Three months ago, he had been at loose ends. Having been only recently released from prison he had been frustrated that no one seemed willing to take a chance on him. He had become estranged from the only family he had, his mother and his uncle, Roy Coffee. He did not know where to turn. Now here he was, settled in a new home and a steady new job that suited him, with a new set of friends to take the place of the family he could no longer count on. Sometimes thinking about it all made him shake his head in wonder.
At first the challenge of learning his new duties had left him feeling rather like a schoolboy again. Like any similar business concern, the Ponderosa had certain ways of doing things that were unique to itself. But it seemed that whatever was unfamiliar to Bradley turned out to be quite logical and easy to catch onto once explained. And he had a good instructor in Adam Cartwright.

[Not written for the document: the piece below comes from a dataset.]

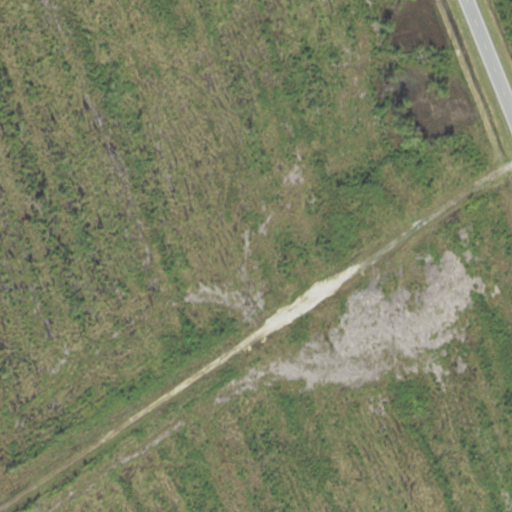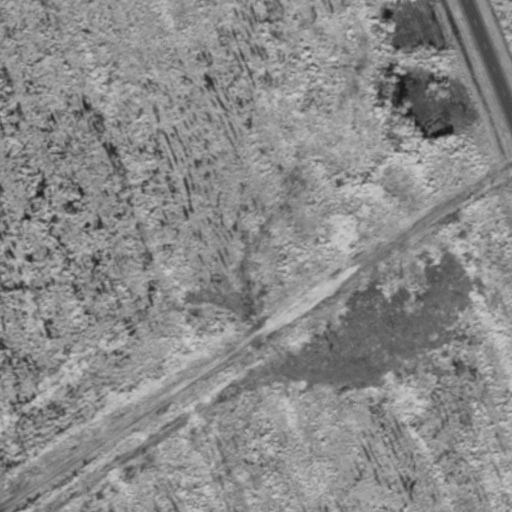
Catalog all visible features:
road: (495, 40)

It was also Adam who solved the problem of where Bradley would live. The Cartwrights had been perfectly willing to allow him to board with them, but Bradley was reluctant to impose on their hospitality, and he was concerned about maintaining a proper employer/employee relationship if he stayed under their roof. Finding a place in Virginia City and having to ride out to the Ponderosa on an almost daily basis promised to be too inconvenient for a permanent solution. It was Adam who thought of the small cabins built near the sawmill for the use of the men who worked there, not all of which were being used, and suggested that one of them might be fixed up for Bradley. That way he would be living very close to the office by the sawmill where he would be doing a good share of his work. And it would be an easy ride over to the ranch house when his duties required him to work there.
And so, with the enthusiastic help of the two younger Cartwright sons, the cabin had been turned into quite a cozy abode. An advance on his salary had gotten him some new clothes appropriate to his new surroundings. He even had a horse of his own, selected for him by Hoss Cartwright, which he was paying for by the deduction of a few dollars out of each paycheck.

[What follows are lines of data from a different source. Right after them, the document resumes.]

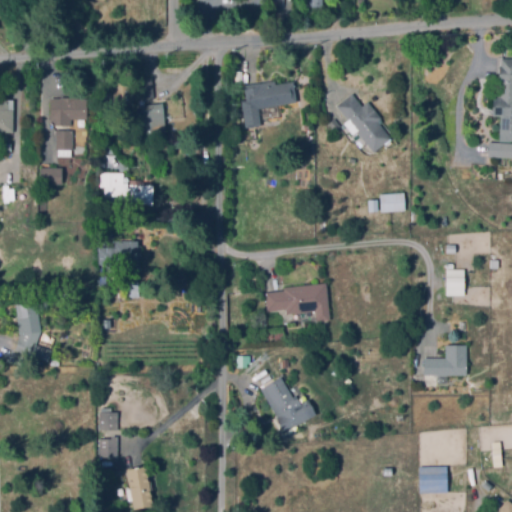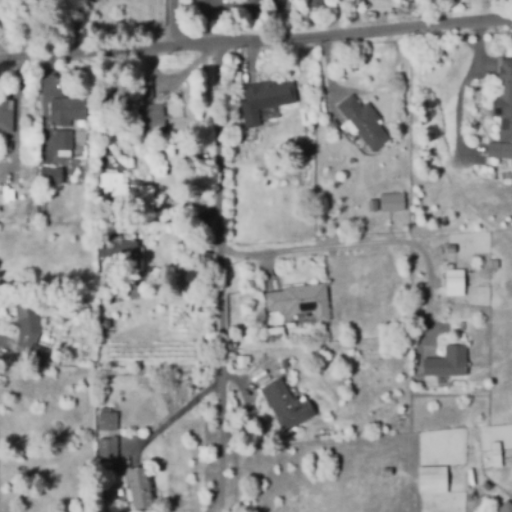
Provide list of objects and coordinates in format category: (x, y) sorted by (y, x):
building: (314, 2)
building: (313, 3)
building: (0, 6)
building: (2, 6)
road: (173, 21)
road: (255, 39)
road: (463, 86)
building: (145, 87)
building: (142, 88)
building: (123, 92)
building: (503, 98)
building: (264, 99)
building: (265, 99)
building: (506, 106)
building: (66, 110)
building: (68, 110)
building: (5, 115)
building: (6, 115)
building: (151, 119)
building: (153, 119)
building: (362, 121)
building: (364, 122)
building: (334, 124)
building: (62, 142)
building: (64, 142)
building: (499, 149)
building: (506, 149)
building: (49, 174)
building: (49, 175)
building: (123, 189)
building: (114, 191)
building: (9, 192)
building: (390, 201)
building: (391, 201)
building: (373, 204)
building: (157, 205)
building: (508, 224)
road: (365, 243)
building: (118, 252)
building: (118, 253)
road: (226, 276)
building: (453, 282)
building: (452, 289)
building: (133, 290)
building: (301, 299)
building: (297, 300)
building: (29, 330)
building: (28, 332)
building: (279, 334)
building: (449, 360)
building: (241, 361)
building: (446, 362)
building: (284, 404)
building: (288, 404)
building: (106, 419)
building: (106, 447)
building: (494, 453)
building: (497, 453)
building: (107, 460)
building: (289, 476)
building: (431, 479)
road: (0, 482)
building: (140, 486)
building: (137, 487)
building: (504, 507)
building: (505, 507)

But perhaps the most important change that had come into his life was the sense of acceptance that came with his growing friendship with the Cartwrights. On the days when he worked at the ranch house, he frequently wound up staying for dinner with the family, and that was always a treat, not just because of the quality of Hop Sing’s cooking, but also because of the enjoyment he took in their company and the atmosphere of warmth that prevailed around their dinner table.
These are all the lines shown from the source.